Task requirements =>
Pull out every line below containing the word "restauration".

Information =>
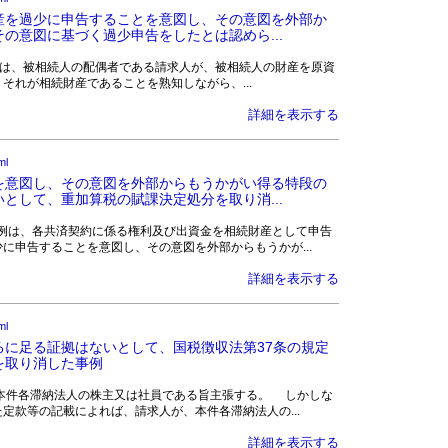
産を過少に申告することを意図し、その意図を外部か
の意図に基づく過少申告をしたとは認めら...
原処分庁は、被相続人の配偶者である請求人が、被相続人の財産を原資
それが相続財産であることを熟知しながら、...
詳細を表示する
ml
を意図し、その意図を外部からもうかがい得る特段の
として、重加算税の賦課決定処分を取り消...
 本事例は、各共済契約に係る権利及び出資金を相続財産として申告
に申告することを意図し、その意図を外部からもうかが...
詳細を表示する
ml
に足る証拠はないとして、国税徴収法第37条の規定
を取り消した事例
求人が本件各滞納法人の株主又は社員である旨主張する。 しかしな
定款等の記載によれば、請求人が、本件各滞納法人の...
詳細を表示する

==

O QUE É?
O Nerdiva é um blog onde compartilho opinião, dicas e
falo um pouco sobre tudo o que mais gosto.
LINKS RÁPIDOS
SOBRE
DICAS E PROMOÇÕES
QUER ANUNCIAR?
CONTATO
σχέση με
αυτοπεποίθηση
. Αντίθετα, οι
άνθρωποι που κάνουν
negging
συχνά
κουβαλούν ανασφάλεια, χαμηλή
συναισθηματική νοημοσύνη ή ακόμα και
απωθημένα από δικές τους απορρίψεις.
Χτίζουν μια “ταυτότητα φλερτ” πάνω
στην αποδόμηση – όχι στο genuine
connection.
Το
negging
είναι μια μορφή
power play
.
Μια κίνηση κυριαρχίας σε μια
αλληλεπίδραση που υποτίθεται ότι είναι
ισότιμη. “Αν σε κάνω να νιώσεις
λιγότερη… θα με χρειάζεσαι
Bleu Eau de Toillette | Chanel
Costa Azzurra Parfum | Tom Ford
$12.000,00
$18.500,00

--

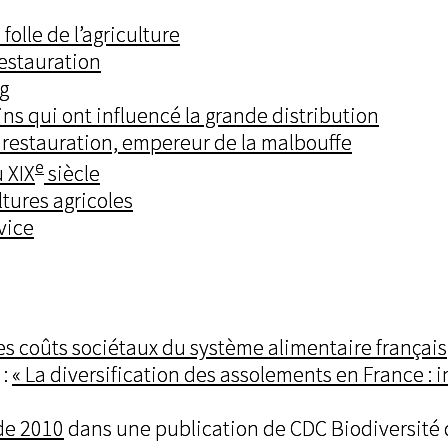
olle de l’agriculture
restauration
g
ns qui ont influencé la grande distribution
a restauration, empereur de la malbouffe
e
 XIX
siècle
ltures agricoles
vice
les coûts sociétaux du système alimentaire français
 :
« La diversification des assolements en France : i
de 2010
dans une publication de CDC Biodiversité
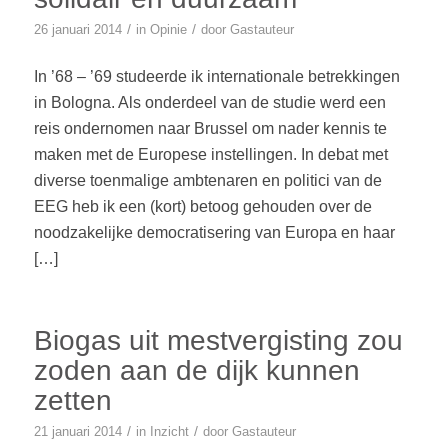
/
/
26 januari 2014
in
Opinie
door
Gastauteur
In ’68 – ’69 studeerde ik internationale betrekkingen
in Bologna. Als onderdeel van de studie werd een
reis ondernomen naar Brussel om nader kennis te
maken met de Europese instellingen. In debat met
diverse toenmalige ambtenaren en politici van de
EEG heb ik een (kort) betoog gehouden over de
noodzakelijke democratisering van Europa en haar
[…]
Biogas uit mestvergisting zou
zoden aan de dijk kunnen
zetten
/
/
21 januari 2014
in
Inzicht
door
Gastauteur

Expected answer =>
restauration
a restauration, empereur de la malbouffe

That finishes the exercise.